*What is expected*
Please copy exactly the lines from the top of the data through the line containing "(684, 430) = (825, 355): purple", and nothing else.
|---|
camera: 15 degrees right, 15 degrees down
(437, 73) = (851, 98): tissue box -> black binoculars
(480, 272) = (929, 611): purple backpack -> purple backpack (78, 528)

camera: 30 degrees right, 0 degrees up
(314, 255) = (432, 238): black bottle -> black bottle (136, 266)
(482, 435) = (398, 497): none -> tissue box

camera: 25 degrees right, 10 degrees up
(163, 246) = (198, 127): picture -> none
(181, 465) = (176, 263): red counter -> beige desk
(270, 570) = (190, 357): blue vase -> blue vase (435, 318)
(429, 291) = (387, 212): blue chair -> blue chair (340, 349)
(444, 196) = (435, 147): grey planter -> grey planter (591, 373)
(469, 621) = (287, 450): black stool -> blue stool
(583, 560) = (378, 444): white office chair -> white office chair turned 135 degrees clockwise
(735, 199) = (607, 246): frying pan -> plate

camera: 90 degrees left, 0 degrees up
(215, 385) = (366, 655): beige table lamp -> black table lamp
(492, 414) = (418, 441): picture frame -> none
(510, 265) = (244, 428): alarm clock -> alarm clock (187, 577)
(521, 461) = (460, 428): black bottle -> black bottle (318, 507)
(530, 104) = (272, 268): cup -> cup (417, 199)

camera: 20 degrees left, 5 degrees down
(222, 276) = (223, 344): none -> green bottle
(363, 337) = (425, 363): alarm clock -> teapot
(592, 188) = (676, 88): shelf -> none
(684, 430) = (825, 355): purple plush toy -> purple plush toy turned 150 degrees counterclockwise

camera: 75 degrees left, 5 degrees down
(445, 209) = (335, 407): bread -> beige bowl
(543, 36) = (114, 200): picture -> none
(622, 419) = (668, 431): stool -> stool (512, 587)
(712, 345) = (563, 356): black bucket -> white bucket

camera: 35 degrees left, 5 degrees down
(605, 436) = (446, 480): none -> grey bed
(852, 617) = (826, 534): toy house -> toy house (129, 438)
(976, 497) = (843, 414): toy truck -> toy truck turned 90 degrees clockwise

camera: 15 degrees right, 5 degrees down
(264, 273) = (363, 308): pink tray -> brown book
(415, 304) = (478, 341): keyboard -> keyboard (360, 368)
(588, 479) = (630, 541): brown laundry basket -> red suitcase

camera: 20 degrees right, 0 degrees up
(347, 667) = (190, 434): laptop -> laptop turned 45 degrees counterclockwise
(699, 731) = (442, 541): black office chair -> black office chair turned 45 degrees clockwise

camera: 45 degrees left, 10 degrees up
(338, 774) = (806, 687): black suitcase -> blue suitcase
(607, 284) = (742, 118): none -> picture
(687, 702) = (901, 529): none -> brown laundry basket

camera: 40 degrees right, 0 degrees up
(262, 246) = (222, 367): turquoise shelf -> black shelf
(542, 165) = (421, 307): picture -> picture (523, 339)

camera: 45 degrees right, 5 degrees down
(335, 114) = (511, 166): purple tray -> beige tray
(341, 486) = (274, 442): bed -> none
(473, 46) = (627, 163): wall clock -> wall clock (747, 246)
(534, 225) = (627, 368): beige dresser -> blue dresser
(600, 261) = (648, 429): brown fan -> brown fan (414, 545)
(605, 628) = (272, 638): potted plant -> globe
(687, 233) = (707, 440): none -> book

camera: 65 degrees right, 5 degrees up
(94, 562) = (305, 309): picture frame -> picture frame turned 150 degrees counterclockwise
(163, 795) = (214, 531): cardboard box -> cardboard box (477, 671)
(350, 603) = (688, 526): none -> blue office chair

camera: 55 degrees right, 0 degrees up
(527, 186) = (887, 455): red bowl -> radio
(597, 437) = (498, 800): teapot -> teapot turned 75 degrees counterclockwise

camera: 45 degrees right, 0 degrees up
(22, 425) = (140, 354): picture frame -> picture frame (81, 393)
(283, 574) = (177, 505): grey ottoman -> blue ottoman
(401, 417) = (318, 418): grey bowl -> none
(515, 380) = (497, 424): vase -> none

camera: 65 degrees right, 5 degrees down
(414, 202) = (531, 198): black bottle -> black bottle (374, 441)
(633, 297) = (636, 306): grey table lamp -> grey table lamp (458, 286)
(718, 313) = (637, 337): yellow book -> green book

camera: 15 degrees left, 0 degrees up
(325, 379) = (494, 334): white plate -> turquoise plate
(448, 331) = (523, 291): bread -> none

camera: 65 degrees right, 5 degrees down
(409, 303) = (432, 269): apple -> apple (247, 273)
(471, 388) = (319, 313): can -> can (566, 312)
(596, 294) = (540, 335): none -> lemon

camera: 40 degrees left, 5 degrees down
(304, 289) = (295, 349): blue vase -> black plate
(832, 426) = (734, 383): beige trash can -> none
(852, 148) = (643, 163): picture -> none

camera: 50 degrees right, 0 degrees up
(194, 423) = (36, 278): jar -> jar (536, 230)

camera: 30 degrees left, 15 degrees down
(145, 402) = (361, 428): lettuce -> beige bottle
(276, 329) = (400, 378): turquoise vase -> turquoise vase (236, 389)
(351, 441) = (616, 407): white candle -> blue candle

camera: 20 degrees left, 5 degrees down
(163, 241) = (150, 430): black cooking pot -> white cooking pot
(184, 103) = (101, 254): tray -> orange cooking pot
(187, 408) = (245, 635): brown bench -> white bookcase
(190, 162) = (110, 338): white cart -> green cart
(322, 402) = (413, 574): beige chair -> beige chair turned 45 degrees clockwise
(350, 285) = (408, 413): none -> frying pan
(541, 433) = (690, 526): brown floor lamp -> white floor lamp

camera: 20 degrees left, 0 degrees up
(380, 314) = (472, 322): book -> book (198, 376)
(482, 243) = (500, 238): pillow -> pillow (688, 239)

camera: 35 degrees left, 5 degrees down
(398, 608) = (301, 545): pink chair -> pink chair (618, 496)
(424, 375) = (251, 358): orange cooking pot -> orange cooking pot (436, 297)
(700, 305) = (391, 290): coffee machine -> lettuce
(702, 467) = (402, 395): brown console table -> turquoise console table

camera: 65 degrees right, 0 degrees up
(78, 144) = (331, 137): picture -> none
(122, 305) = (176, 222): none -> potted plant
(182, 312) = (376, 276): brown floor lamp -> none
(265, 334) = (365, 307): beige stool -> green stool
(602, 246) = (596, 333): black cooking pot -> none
|---|
*Task response*
camera: 15 degrees right, 15 degrees down
(437, 73) = (851, 98): tissue box -> black binoculars
(480, 272) = (929, 611): purple backpack -> purple backpack (78, 528)

camera: 30 degrees right, 0 degrees up
(314, 255) = (432, 238): black bottle -> black bottle (136, 266)
(482, 435) = (398, 497): none -> tissue box

camera: 25 degrees right, 10 degrees up
(163, 246) = (198, 127): picture -> none
(181, 465) = (176, 263): red counter -> beige desk
(270, 570) = (190, 357): blue vase -> blue vase (435, 318)
(429, 291) = (387, 212): blue chair -> blue chair (340, 349)
(444, 196) = (435, 147): grey planter -> grey planter (591, 373)
(469, 621) = (287, 450): black stool -> blue stool
(583, 560) = (378, 444): white office chair -> white office chair turned 135 degrees clockwise
(735, 199) = (607, 246): frying pan -> plate

camera: 90 degrees left, 0 degrees up
(215, 385) = (366, 655): beige table lamp -> black table lamp
(492, 414) = (418, 441): picture frame -> none
(510, 265) = (244, 428): alarm clock -> alarm clock (187, 577)
(521, 461) = (460, 428): black bottle -> black bottle (318, 507)
(530, 104) = (272, 268): cup -> cup (417, 199)

camera: 20 degrees left, 5 degrees down
(222, 276) = (223, 344): none -> green bottle
(363, 337) = (425, 363): alarm clock -> teapot
(592, 188) = (676, 88): shelf -> none
(684, 430) = (825, 355): purple plush toy -> purple plush toy turned 150 degrees counterclockwise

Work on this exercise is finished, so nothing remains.